MD/MBA graduates can also use their new skills to manage their practices more efficiently and to stay profitable, or even expand their services to include more patients. In Michigan, MD/MBAs were able to make an operation solvent while maintaining the resources — including emergency helicopters — necessary to function adequately.

From MD/MBA programs to political activism

Jennifer Way, a Newport Beach, Calif., native, earned a bachelor's degree in psychobiology at the University of California, Los Angeles. She then worked at the emergency department of Cedars-Sinai Hospital in Los Angeles and at a physical therapy startup. There, she was introduced to various aspects of business operations, which led her to pursue an MD/MBA degree at UC Irvine.

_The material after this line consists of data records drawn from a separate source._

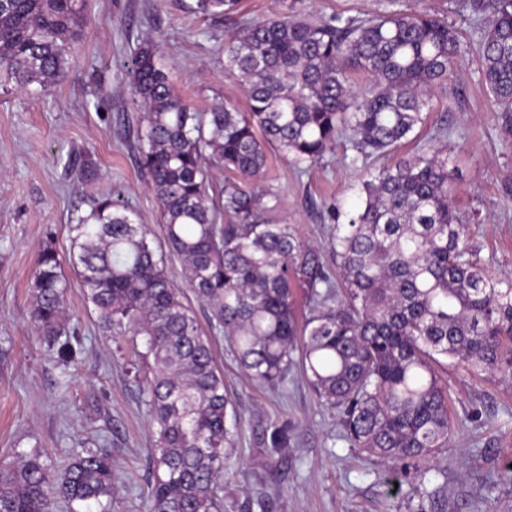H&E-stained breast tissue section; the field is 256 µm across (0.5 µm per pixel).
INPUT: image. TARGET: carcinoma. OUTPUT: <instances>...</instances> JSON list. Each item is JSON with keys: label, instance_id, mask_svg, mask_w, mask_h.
I'll return each instance as SVG.
<instances>
[{"label": "carcinoma", "instance_id": "obj_1", "mask_svg": "<svg viewBox=\"0 0 512 512\" xmlns=\"http://www.w3.org/2000/svg\"><path fill=\"white\" fill-rule=\"evenodd\" d=\"M237 0H196L222 17ZM372 16H273L224 42V70L248 111L197 112L171 86L156 45L140 44L127 82L143 110L139 166L158 202L169 253L259 385L301 377L340 415L343 437L370 456L416 465L412 492L426 494L419 468L453 425L446 359L472 375L512 382V279L492 276L469 244L471 222L452 203L457 166L448 124L426 145L380 167L415 134L430 91L458 79L459 36L444 22L396 8ZM486 20L477 41L484 85L501 129L512 135V0H469ZM85 0H0V71L21 88L46 90L63 75L83 36ZM370 84L354 85L352 75ZM346 140L365 178L351 210L327 209V251L290 224L262 220L268 193L256 187L268 150L298 171ZM236 175L209 200L213 170ZM68 260L99 326L141 346L132 363L155 425L149 512H224L226 462L236 413L203 332L154 249L139 215L102 193L69 225ZM52 244L38 252L32 315L59 361L80 345L61 323L68 280ZM308 313L299 317L295 290ZM289 426L270 433L272 451ZM112 458L84 448L60 473L38 450L0 462V512H53L112 500Z\"/></svg>", "mask_w": 512, "mask_h": 512}]
</instances>
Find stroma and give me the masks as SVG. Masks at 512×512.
I'll use <instances>...</instances> for the list:
<instances>
[{
  "label": "stroma",
  "instance_id": "obj_1",
  "mask_svg": "<svg viewBox=\"0 0 512 512\" xmlns=\"http://www.w3.org/2000/svg\"><path fill=\"white\" fill-rule=\"evenodd\" d=\"M457 30L461 78L434 89L424 134L447 123L458 157L453 202L473 222L472 248L498 277L512 278V137L498 126L474 46L479 23L464 0H398ZM194 0H87L89 24L70 64L47 90L0 81V460L38 449L64 464L84 447L112 457L116 492L108 510L95 502L71 512H147V463L156 435L139 392L114 360L116 342L96 324L78 281L66 293L62 321L82 339L62 365L43 343L31 314V278L41 245L70 250L68 226L103 192L149 224L163 248L160 209L139 168L140 112L126 83L134 49L156 43L176 94L201 112L227 105L246 110L237 80L224 73V41L246 22L271 14L313 17L384 11L386 0H239L223 18L192 12ZM337 142L305 175L269 153L260 184L273 192L265 214L291 224L309 245L326 239L325 205L357 203L361 168ZM88 167V180L74 177ZM224 386L241 417L237 457L224 472L226 512H429L411 495L414 468L370 457L341 437L334 409L319 402L297 373L279 390L259 388L227 350L213 344ZM440 374L451 393L455 431L427 465V491L447 512H512V484L499 482L512 462V386L471 377L457 366ZM288 424L290 441L271 454L273 426Z\"/></svg>",
  "mask_w": 512,
  "mask_h": 512
}]
</instances>
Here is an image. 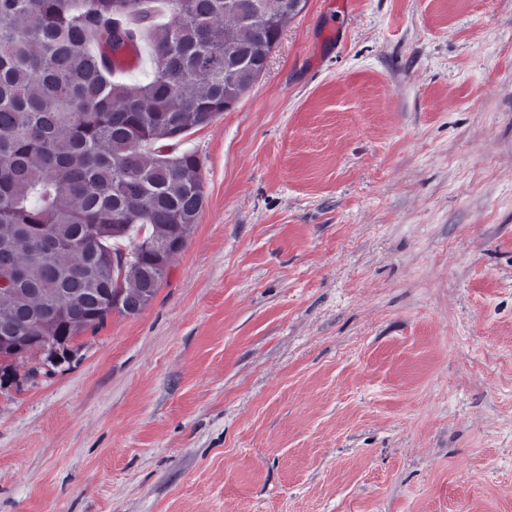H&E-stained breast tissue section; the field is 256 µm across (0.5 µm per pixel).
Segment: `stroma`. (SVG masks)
<instances>
[{
	"mask_svg": "<svg viewBox=\"0 0 512 512\" xmlns=\"http://www.w3.org/2000/svg\"><path fill=\"white\" fill-rule=\"evenodd\" d=\"M171 150L199 221L0 390V512H512V0H306Z\"/></svg>",
	"mask_w": 512,
	"mask_h": 512,
	"instance_id": "1",
	"label": "stroma"
}]
</instances>
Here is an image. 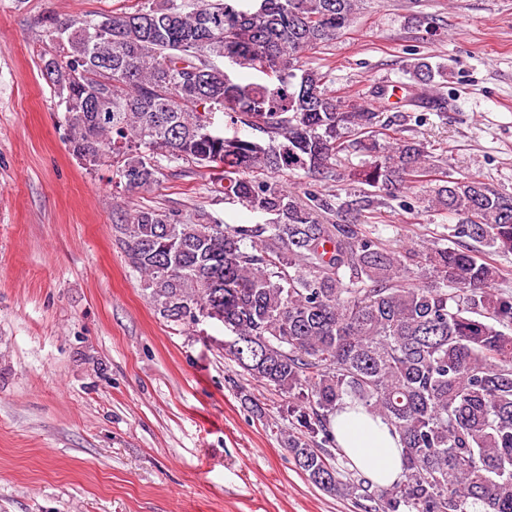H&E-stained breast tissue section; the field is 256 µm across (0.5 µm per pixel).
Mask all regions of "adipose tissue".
I'll return each instance as SVG.
<instances>
[{
    "mask_svg": "<svg viewBox=\"0 0 512 512\" xmlns=\"http://www.w3.org/2000/svg\"><path fill=\"white\" fill-rule=\"evenodd\" d=\"M333 431L351 464L376 486L384 487L401 475L399 437L381 417L363 409H344L332 421Z\"/></svg>",
    "mask_w": 512,
    "mask_h": 512,
    "instance_id": "adipose-tissue-1",
    "label": "adipose tissue"
}]
</instances>
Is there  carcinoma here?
Instances as JSON below:
<instances>
[{"label": "carcinoma", "instance_id": "obj_1", "mask_svg": "<svg viewBox=\"0 0 512 512\" xmlns=\"http://www.w3.org/2000/svg\"><path fill=\"white\" fill-rule=\"evenodd\" d=\"M362 0H158L133 12L49 16L40 70L64 109L69 150L99 152L129 190L159 185L160 160L224 172V201L263 224H209L136 209L115 225L127 264L164 320L195 326L211 308L224 352L288 398L300 427L286 448L317 487L363 512H512V293L495 288L512 254V194L477 177L432 178L427 146L392 127L441 108L444 68L410 64L406 109L381 119L328 90L303 62L349 27ZM255 80L243 83L226 70ZM86 73L80 83L70 70ZM233 135H216L211 105ZM251 131L239 135V129ZM356 151L358 165L343 168ZM339 179L329 198L279 176ZM409 197L418 215L457 223L437 241L389 242L374 220ZM381 416L400 437L401 477L370 485L331 422L346 405Z\"/></svg>", "mask_w": 512, "mask_h": 512}]
</instances>
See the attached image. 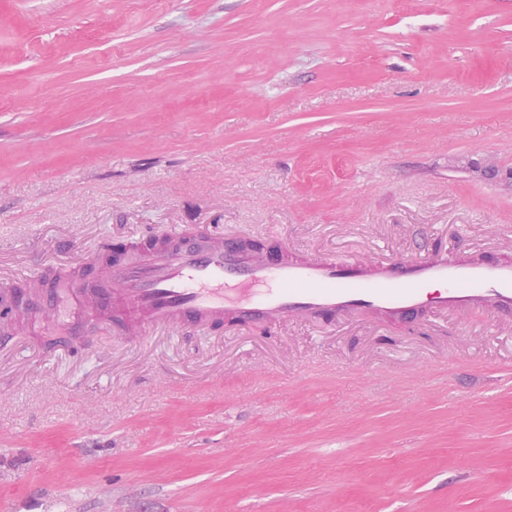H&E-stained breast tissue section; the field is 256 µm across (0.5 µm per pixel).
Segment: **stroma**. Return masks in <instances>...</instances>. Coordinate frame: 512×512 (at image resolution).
<instances>
[{
    "label": "stroma",
    "instance_id": "35a3bbf8",
    "mask_svg": "<svg viewBox=\"0 0 512 512\" xmlns=\"http://www.w3.org/2000/svg\"><path fill=\"white\" fill-rule=\"evenodd\" d=\"M512 261V0H0V277L146 233ZM0 343V512H512V312Z\"/></svg>",
    "mask_w": 512,
    "mask_h": 512
}]
</instances>
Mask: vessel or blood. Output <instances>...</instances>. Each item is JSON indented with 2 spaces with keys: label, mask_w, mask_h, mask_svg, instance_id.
Masks as SVG:
<instances>
[{
  "label": "vessel or blood",
  "mask_w": 512,
  "mask_h": 512,
  "mask_svg": "<svg viewBox=\"0 0 512 512\" xmlns=\"http://www.w3.org/2000/svg\"><path fill=\"white\" fill-rule=\"evenodd\" d=\"M98 272L105 288L93 295L71 291L64 298L71 313H118L143 328L206 327L227 317L268 325L316 312L393 315L426 308L432 283L443 284L435 304L445 309L512 306V264H467L446 253L387 266L332 259L295 264L202 238L148 245Z\"/></svg>",
  "instance_id": "1"
}]
</instances>
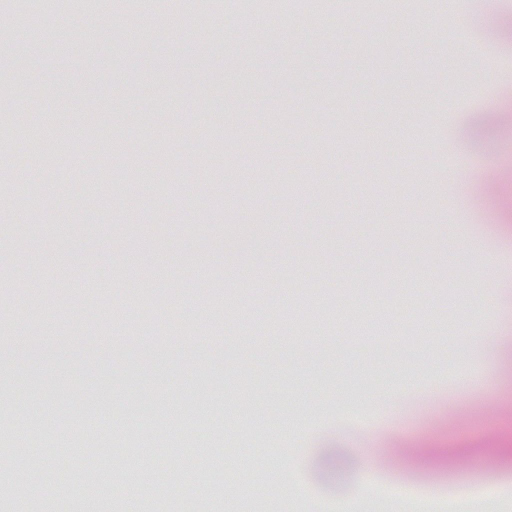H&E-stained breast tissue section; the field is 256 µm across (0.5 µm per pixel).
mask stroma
Segmentation results:
<instances>
[{
	"instance_id": "1",
	"label": "stroma",
	"mask_w": 512,
	"mask_h": 512,
	"mask_svg": "<svg viewBox=\"0 0 512 512\" xmlns=\"http://www.w3.org/2000/svg\"><path fill=\"white\" fill-rule=\"evenodd\" d=\"M160 7L158 23L146 2L0 0L25 50L0 51V483L17 508L94 512L77 491L97 446L112 512H251L257 485L264 512L431 494L512 512L495 495L512 490V224L489 192L512 175V0H475L476 54L440 0L384 19L352 0ZM233 243L255 264L232 277ZM34 421L39 474L15 447ZM188 467L220 471V496L172 480Z\"/></svg>"
}]
</instances>
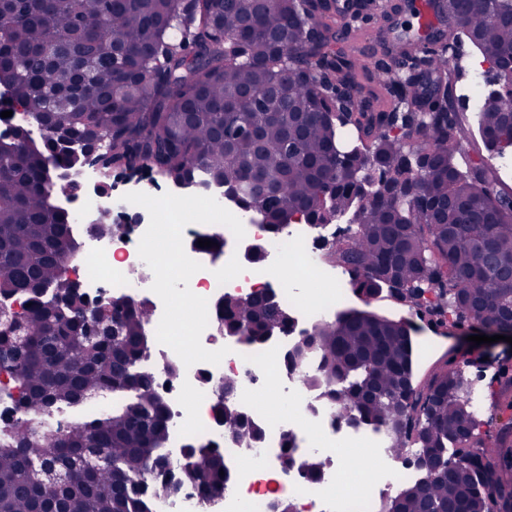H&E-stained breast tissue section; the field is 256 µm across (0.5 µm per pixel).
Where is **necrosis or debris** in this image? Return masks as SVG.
I'll return each instance as SVG.
<instances>
[{
  "instance_id": "necrosis-or-debris-1",
  "label": "necrosis or debris",
  "mask_w": 512,
  "mask_h": 512,
  "mask_svg": "<svg viewBox=\"0 0 512 512\" xmlns=\"http://www.w3.org/2000/svg\"><path fill=\"white\" fill-rule=\"evenodd\" d=\"M174 199L181 209H170ZM57 205L71 215L77 244L66 272L81 281L88 299L145 303L152 310V351L140 369L167 403L170 463L182 466L185 448L195 444L219 449L231 469L221 495L205 500L194 485L183 484L153 499L151 512H273L277 503L293 512H377L380 502L419 482L420 449L395 457L384 429L347 423L311 384L317 361L287 363L291 346L350 307L346 270L325 260L334 242L331 225L299 221L272 240L261 218L218 185L187 187L158 176L147 185L130 183L119 194L64 198ZM102 213L111 215L115 229L91 237L88 222ZM211 240L223 241V252L208 248ZM258 243L261 257L245 260V251ZM269 291L291 317L279 337L246 344L222 336L218 301ZM187 298L207 315L185 327L174 311ZM229 379L237 407L261 431L252 443L225 438L215 415L216 387ZM272 388L289 397L291 413L267 411L262 397ZM355 451L368 456L370 468L353 478L348 459ZM314 454L323 461L315 477L304 470Z\"/></svg>"
}]
</instances>
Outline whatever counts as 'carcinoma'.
<instances>
[{
    "label": "carcinoma",
    "instance_id": "1",
    "mask_svg": "<svg viewBox=\"0 0 512 512\" xmlns=\"http://www.w3.org/2000/svg\"><path fill=\"white\" fill-rule=\"evenodd\" d=\"M435 7L457 15L448 33L488 71L512 61V0ZM329 10V0H0V85L59 134L38 149L20 130L0 135V294L32 299L0 333V347L17 352L0 362L12 378L0 400L15 413L0 428V512H150L151 498L183 482L205 498L224 488L219 449L188 447L176 472L164 456L167 406L138 370L151 353V309L90 303L61 276L76 244L52 203L51 160L74 169L93 158L109 178L148 169L176 183L216 180L274 236L299 216L316 225L347 216L357 228L328 256L365 300L386 292L445 329L477 317L512 327V190L483 158L461 162L466 113L435 106V88L420 90L404 72L417 44L383 68L390 110L358 107L365 88L356 61L332 49ZM477 100L484 150L511 154L512 99L493 89ZM345 129L357 145L339 159ZM378 178L415 183L418 195H384ZM255 180L270 193L256 196ZM90 310L117 318V335H90ZM220 321L244 328L247 343L286 326L263 295L224 297ZM410 336L408 324L367 310L312 333V382L330 392L338 416L385 427L397 457L411 444L423 449L429 480L381 512H512V417L486 446L455 357L423 387L404 389ZM234 389L225 381L217 407L224 429L248 443L260 430L224 404ZM107 393L122 399L62 436L49 420L51 399L79 407Z\"/></svg>",
    "mask_w": 512,
    "mask_h": 512
}]
</instances>
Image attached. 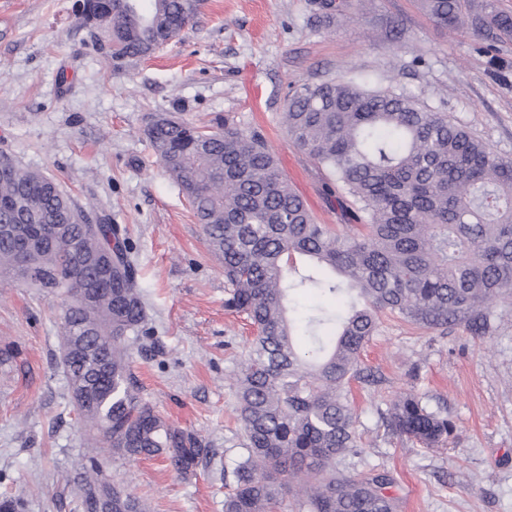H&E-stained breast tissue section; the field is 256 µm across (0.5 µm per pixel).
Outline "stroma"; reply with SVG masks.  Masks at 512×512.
Masks as SVG:
<instances>
[{
  "label": "stroma",
  "instance_id": "stroma-1",
  "mask_svg": "<svg viewBox=\"0 0 512 512\" xmlns=\"http://www.w3.org/2000/svg\"><path fill=\"white\" fill-rule=\"evenodd\" d=\"M354 75L448 113L512 159V40L480 50L448 32L420 0H206L181 39L114 69L78 0H0V155L55 179L94 221L125 227L140 271L152 347L135 349L144 399L215 448L182 478L163 459L108 462L111 480L150 512H224L243 442L232 378L254 336L224 309V270L189 203L153 154L150 114L233 118L259 132L323 224L348 216L326 171L289 140L280 115L297 88ZM61 300L0 280V494L25 512H76L64 475L83 431L61 363ZM490 332H445L384 315L362 354L376 386L352 383L369 465L394 477L398 512H512V304ZM411 392L446 406L456 425L442 448L387 433L382 411Z\"/></svg>",
  "mask_w": 512,
  "mask_h": 512
}]
</instances>
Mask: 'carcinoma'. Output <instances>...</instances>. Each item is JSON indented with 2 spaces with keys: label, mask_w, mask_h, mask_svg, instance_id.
<instances>
[{
  "label": "carcinoma",
  "mask_w": 512,
  "mask_h": 512,
  "mask_svg": "<svg viewBox=\"0 0 512 512\" xmlns=\"http://www.w3.org/2000/svg\"><path fill=\"white\" fill-rule=\"evenodd\" d=\"M112 0L88 5L83 22L105 33L115 68L149 58L181 36L202 0ZM431 19L490 42L512 39V15L495 0H422ZM282 123L292 143L334 177L360 227L316 223L261 135L227 117L197 126L160 112L145 135L202 224L224 268V309L256 329L235 395L244 443L224 512H398L385 471L361 467L349 384L368 382L363 348L385 311L428 330L490 327L492 307L512 299V160L409 96L363 87L356 77L305 85ZM47 176L0 159V278L62 299V363L91 450L65 484L81 512H99L95 491L112 486V512H148L145 501L103 474L102 457H162L182 477L211 458L195 434L167 422L141 396L132 344L147 313L128 238L92 224ZM60 231L21 254L29 218ZM326 300L305 320L291 292ZM387 430L425 448L456 425L442 408L406 394L382 413Z\"/></svg>",
  "instance_id": "cac0c4a2"
}]
</instances>
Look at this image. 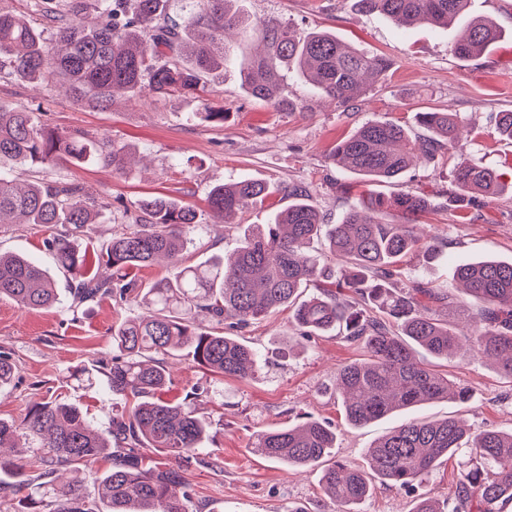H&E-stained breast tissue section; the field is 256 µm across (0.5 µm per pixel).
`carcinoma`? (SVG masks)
Wrapping results in <instances>:
<instances>
[{
  "mask_svg": "<svg viewBox=\"0 0 512 512\" xmlns=\"http://www.w3.org/2000/svg\"><path fill=\"white\" fill-rule=\"evenodd\" d=\"M170 0H32L34 13L50 25L45 38L33 21L0 10V78L65 87L73 99L104 109L120 92L128 99L177 92L194 97L207 77L224 71L234 55L226 44L248 17L232 7L236 0H183L182 13L168 12ZM365 13L395 21L446 28L467 11L470 0H356ZM265 54L240 65L250 96L274 107L288 104L279 70L286 65L314 89L338 104L355 102L365 85L386 76L390 62L342 44L336 34L316 30L303 36L288 23H261ZM502 30L475 20L450 45L463 59L476 57L497 42ZM417 124L429 133L412 134L393 120H370L336 143L330 159L361 176L370 186L394 184L420 150L429 160L464 150L463 121L456 112H420ZM127 152L107 136L81 130L59 131L34 121L24 107L0 109V160L53 168L62 162L95 158L115 172L125 169ZM463 197L496 194L499 174L473 158L454 171ZM280 189L252 179L213 187L207 196L219 222L260 207ZM292 202L272 224H255L231 257L211 256L183 264V253L197 227L192 207L165 195L139 199L125 211L128 224L106 243L101 260L112 269L99 278L86 271L78 240L96 223L107 200H97L72 182L42 178L20 183L0 173V224H47L55 229L45 247L56 268L71 278L72 304L102 299L125 301L133 289L129 271L168 260L172 276L154 283L133 301L144 315L112 328L120 355L106 372L114 396L133 406L112 420L107 432L90 424L79 409L56 399L33 401L20 423L0 419V484L15 500V512H193L183 463L203 465L209 423L197 402L207 392L195 388L170 401L160 393L170 383L160 355L183 352L215 374L248 380L260 370V357L237 332L285 307L306 337L336 332L360 345L367 357L342 366L336 392L346 422L366 426L424 403L465 402L469 390L435 369V362L482 356L512 378V260L484 259L459 266L456 278L480 303L473 332L460 337L439 318L448 298L440 286L416 282L394 293L385 281L409 253L438 255L419 220L429 208L421 192L369 191L338 224H326L297 187ZM388 211L397 224L384 222ZM23 310L49 309L58 294L49 272L36 260L0 254V298ZM210 319L208 330L201 321ZM425 351L433 361H416ZM24 435L32 445L20 446ZM336 431L313 416L288 428L257 434L261 456L296 469L323 466L321 480L337 512H362L375 483L410 488L423 482L443 460L470 449L459 471L448 512H508L512 508V429H471L462 420L410 419L381 436L363 463H328ZM110 462L98 474L100 461ZM37 463L43 481L29 468ZM97 487L89 501L84 481Z\"/></svg>",
  "mask_w": 512,
  "mask_h": 512,
  "instance_id": "obj_1",
  "label": "carcinoma"
}]
</instances>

"Getting an MBA is going to allow me to have some say in the changing of the healthcare system," Way said.

Way has completed three and a half years of medical school and has been taking business classes for the past two months. After completing core course work, she will take elective courses such as U.S. Health Policy next quarter. She is also considering presenting a healthcare project — she's interested in medical devices — in a business school competition.

When she graduates in 2013, Way plans to do her residency in internal medicine. After that, she's interested in becoming involved in hospital administration and nonprofit work. She also said that she would like to try and help people gain better access to medical care.

The future of MD/MBA programs

MD/MBA programs could become more widespread in the future. For example, although the Olin Business School at Washington University in St. Louis does not currently offer a dual degree, it does provide students the option of pursuing a concentration and several electives focused on business and healthcare. The concentration, called The Business of healthcare, features electives such as The Basics of Bio-Entrepreneurship; healthcare Economics, Policy and Operations; and health care Management.

"We're very interested in getting (an MD/MBA program)," said Joseph P. Fox, Olin's associate dean and director of MBA programs. "It's more than likely just a matter of time."

With the combined education offered through MD/MBA programs and the selectivity involved in student admission, Fox's words could one day be true -- at Olin and many other schools.